By Joanna Wilson

It’s not just romance and gossip that Love Island fans are buying into – it’s the cunning retail marketing strategy that has them reaching for their smartphones to spend, spend, spend.

Last year, the reality TV show became a surprise hit for ITV2 as viewers found themselves hooked on the sizzling sunshine, sexy bodies and steamy gossip. It became appointment television in an era of binge-watching.

As the island exploits exploded across tabloid pages and leading news websites, big brands realised there was something going on and wanted a piece of the action. Where last year there were three companies with marketing links to the show, this year there’s a dozen on board.

And while hooked fans tune in for the naughty goings on, they’re opening up to fashion marketing messages thanks to the cunning product placement of some sexy swimwear, thirsting for some rosé and perhaps realising they need their roots done before they book up for their own summer getaway.

The show is the fuel for a retail marketing strategy that spans traditional advertising, product placement and digital marketing.

Getting through to your demographic

The launch show for season three is ITV2’s most-watched show ever, with 3.37 million viewers – last year’s only got 557,000. The channel’s commercial director said it was a real boost for ITV2, which was able to get through to the 16 to 34 year olds who it couldn’t reach.

But it’s not just those young people who are watching. The show is voyeuristic, slightly ridiculous, funny, bitchy … like a real-life Coronation Street in the sunshine. It makes for great cross-generational water cooler chat – about who said what to who and what they were wearing. And age groups aren’t as defined as they once were. People no longer turn 35 and suddenly disappear into the land of beige.

The unusual thing about Love Island is that it’s appointment television in the way that only live sport and the likes of BGT and The X Factor are now.

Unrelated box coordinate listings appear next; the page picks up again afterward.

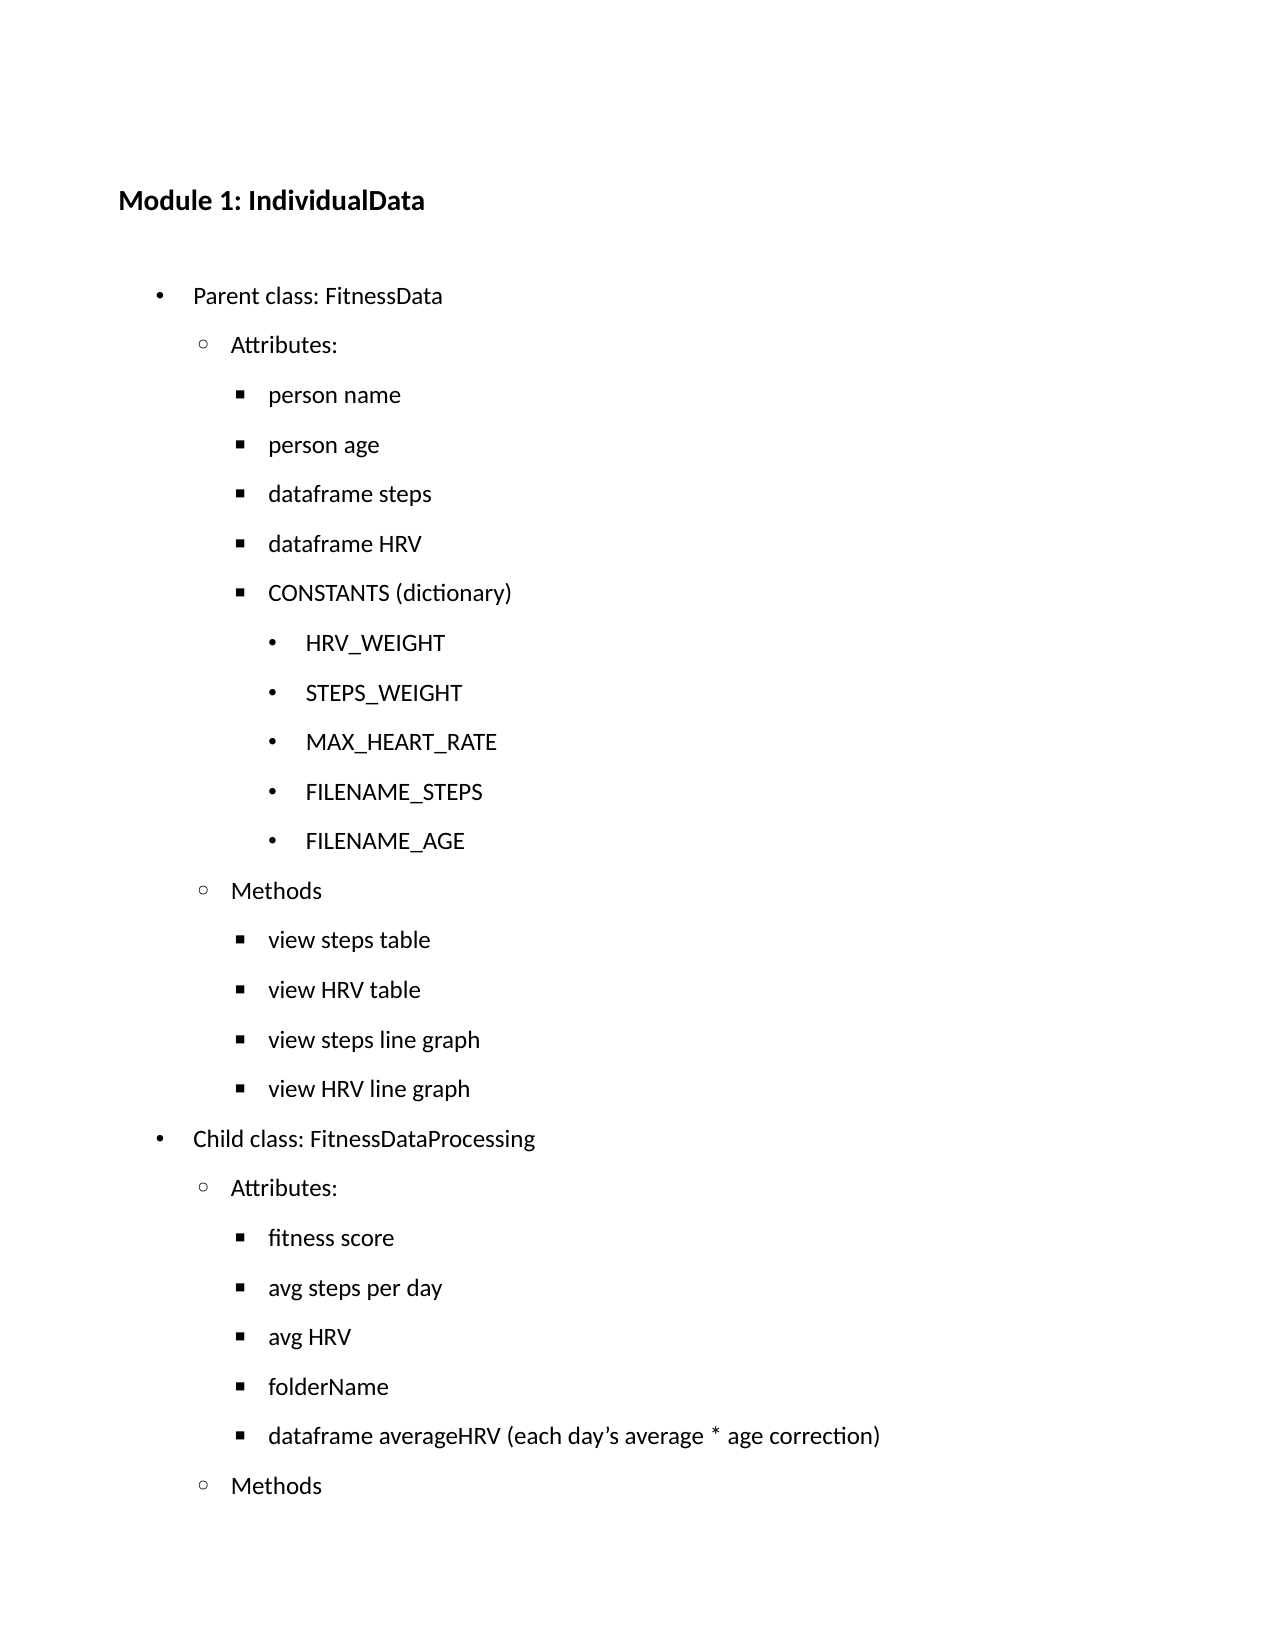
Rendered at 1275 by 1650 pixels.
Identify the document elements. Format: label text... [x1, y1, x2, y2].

list view steps line graph [231, 1024, 1157, 1054]
list Child class: FitnessDataProcessing [156, 1123, 1157, 1153]
list dataframe steps [231, 478, 1157, 509]
list avg steps per day [231, 1272, 1157, 1302]
list Attributes: [193, 1172, 1157, 1203]
subtitle Module 1: IndividualData [118, 182, 1157, 218]
list Parent class: FitnessData [156, 280, 1157, 311]
list STEPS_WEIGHT [268, 677, 1157, 707]
list FILENAME_STEPS [268, 776, 1157, 806]
list person name [231, 379, 1157, 410]
list person age [231, 429, 1157, 459]
list dataframe HRV [231, 528, 1157, 558]
list CONSTANTS (dictionary) [231, 577, 1157, 608]
list dataframe averageHRV (each day’s average * age correction) [231, 1420, 1157, 1451]
list HRV_WEIGHT [268, 627, 1157, 658]
list FILENAME_AGE [268, 825, 1157, 856]
list view HRV table [231, 974, 1157, 1005]
list Methods [193, 875, 1157, 906]
list view HRV line graph [231, 1073, 1157, 1104]
list fitness score [231, 1222, 1157, 1253]
list Attributes: [193, 329, 1157, 360]
list view steps table [231, 924, 1157, 955]
list avg HRV [231, 1321, 1157, 1352]
list folderName [231, 1371, 1157, 1401]
list MAX_HEART_RATE [268, 726, 1157, 757]
list Methods [193, 1470, 1157, 1501]
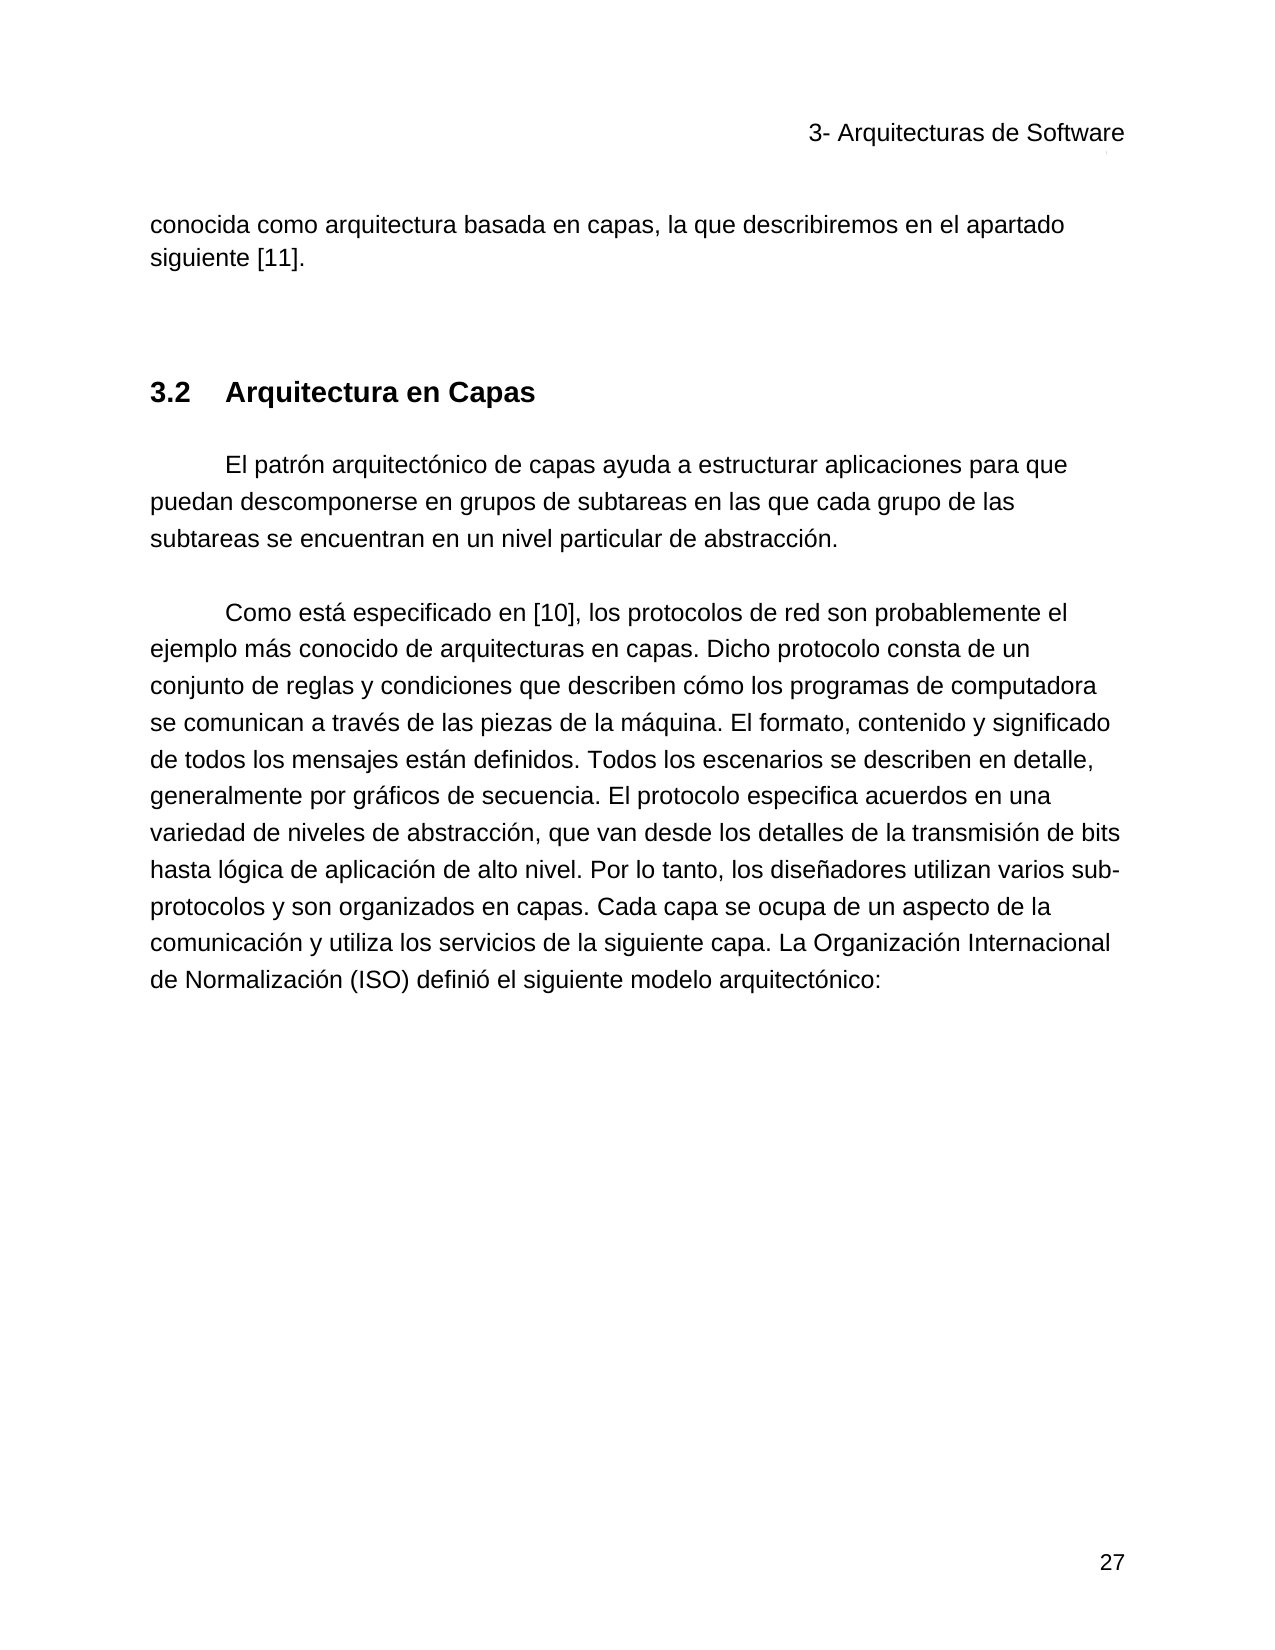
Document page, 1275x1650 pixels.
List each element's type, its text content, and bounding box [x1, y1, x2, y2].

So many people now record or stream their entertainment and are used to zipping forward through the adverts. With Love Island, that’s not an option – if you want the fresh gossip, you have to tune in at 9pm.

So that means viewers sit through the Superdrug idents at either side of the ad break. The high street health and beauty chain has been the official sponsor since 2015 and it’s a great association for them.

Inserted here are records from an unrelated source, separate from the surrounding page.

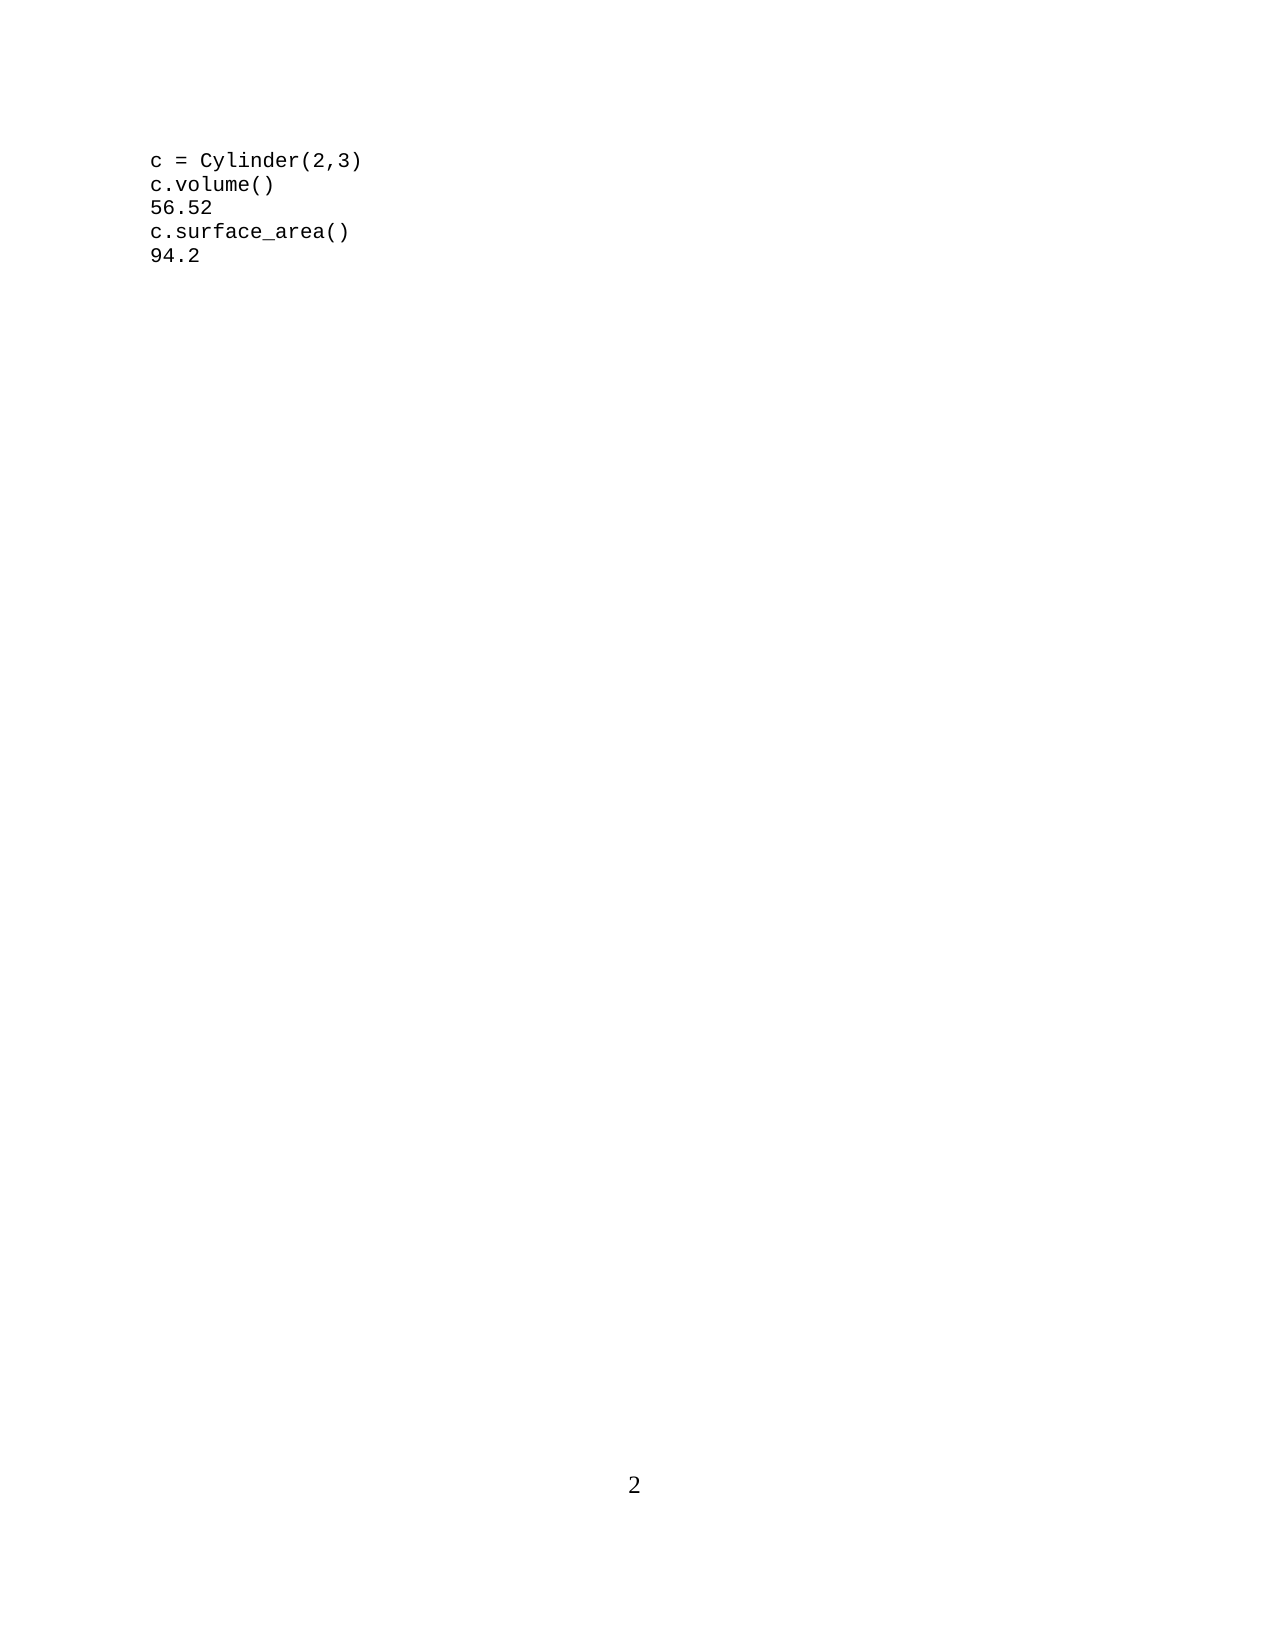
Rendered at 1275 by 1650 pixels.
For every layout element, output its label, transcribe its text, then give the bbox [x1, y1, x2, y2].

text c.volume() [150, 174, 1125, 197]
text 56.52 [150, 197, 1125, 221]
text c.surface_area() [150, 221, 1125, 244]
text c = Cylinder(2,3) [150, 150, 1125, 174]
text 94.2 [150, 244, 1125, 268]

Superdrug’s customers are younger than that of Boots’ and they’re getting ready for their big summer getaway. If they’re thinking about topping up on fake tan after watching Love Island, it’s Superdrug they’ll head to. If they like Samira’s hair (and who doesn’t?) or Ellie’s natural makeup, they’ll find products they need for the look in Superdrug.

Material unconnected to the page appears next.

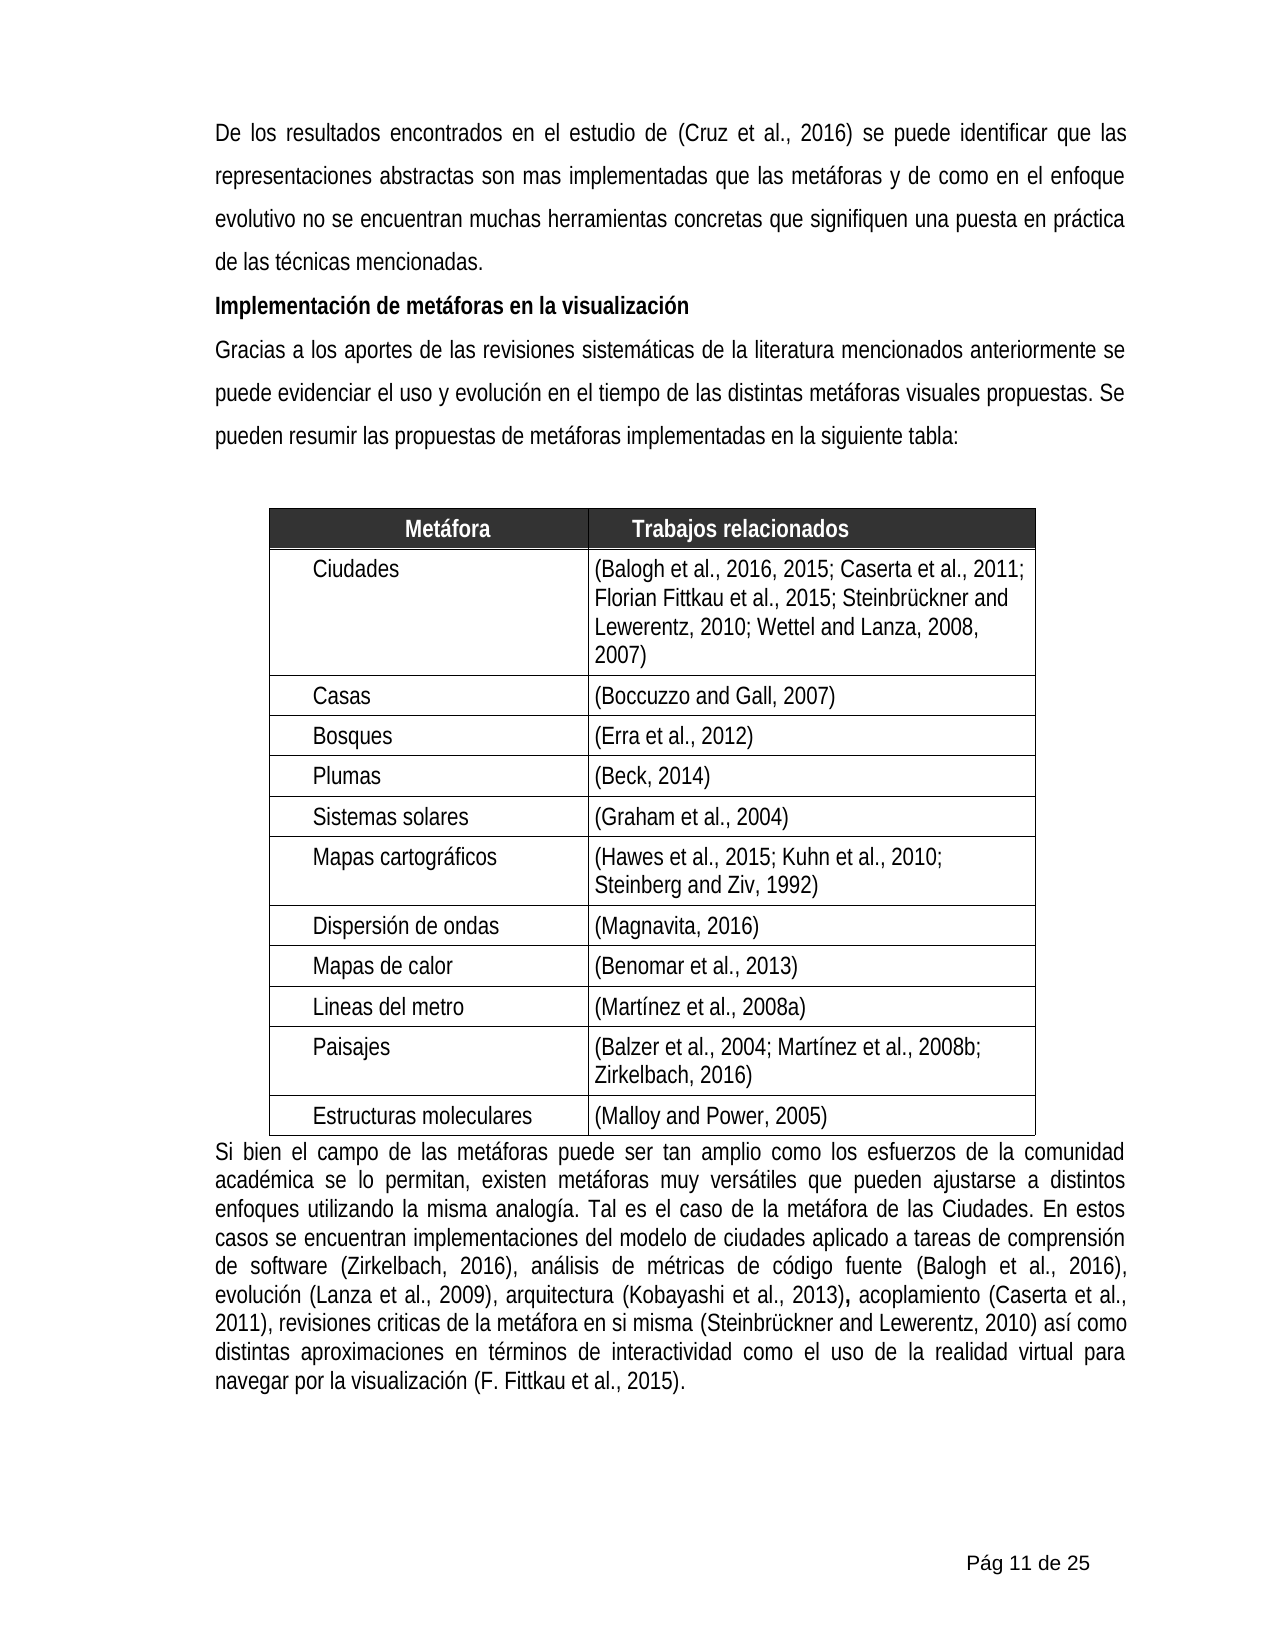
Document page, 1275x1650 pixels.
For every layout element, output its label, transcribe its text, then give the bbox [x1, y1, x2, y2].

Ramping up fashion marketing

The other traditional advertising winner is Jet 2 Holidays. Viewers are sitting watching glamorous people spending all day in the sunshine. If you haven’t booked up, it could give you a taste for summer sun – and Jet 2 will be right at the front of your mind when you go looking for a holiday.

Away from the ad breaks, there’s that capital P on screen for product placement as the fashion marketing is ramped up. So there are the fast-fashion chains – Primark, Missguided, H&M – and beauty products, with makeup from Rimmel London, hair straighteners from GHD, and hairdryers by Dyson (need!).

That product placement is working. Online shopping has changed the shopping habits of the nation. Young people need to have a reason to go out to the shops because the internet has made it so convenient to buy and try at home. I’m a bit of an addict myself.

So if I’m watching Love Island and I see one of the girls wearing something I like, a dress or maybe a swimsuit for my holiday, I’ll go straight on to the website to check it out. I work for a communications agency, know what they are doing and I’m still reeled in by their fashion marketing.

Even the alcohol the contestants are allowed has a commercial tie-up with Echo Falls, although I’m yet to see a bottle on screen, while the boys’ beer comes in unbranded cans.


All the contestants have Samsung phones and during the show participants will be texted by producers – sparking off the “I’ve got a text” catchphrase.

Then there’s the cool tunes from Ministry of Sound to complete your summer playlist.

Even the additional content has sponsorship. The Morning After podcast is branded by Kellogg’s Cornflakes, while Lucozade Zero sponsors the “first look” video that teases that night’s episode on the Love Island smartphone app.

The app has been downloaded 500,000 time – demonstrating the opportunities content marketing affords brands who venture into it.

The brands fit well with the show and the demographic. It’s fast fashion and holiday vibes, tying in with the aspirational, sexy eye candy, and Instagram-friendly romance of the programme.

What’s interesting is the dynamic ways brands are using their association with the goings on in that house in Majorca to hunt down business. From tried-and-tested TV adverts to more subtle product placement and on to branding apps and podcasts, it’s like a guidebook to retail marketing strategy for the modern age.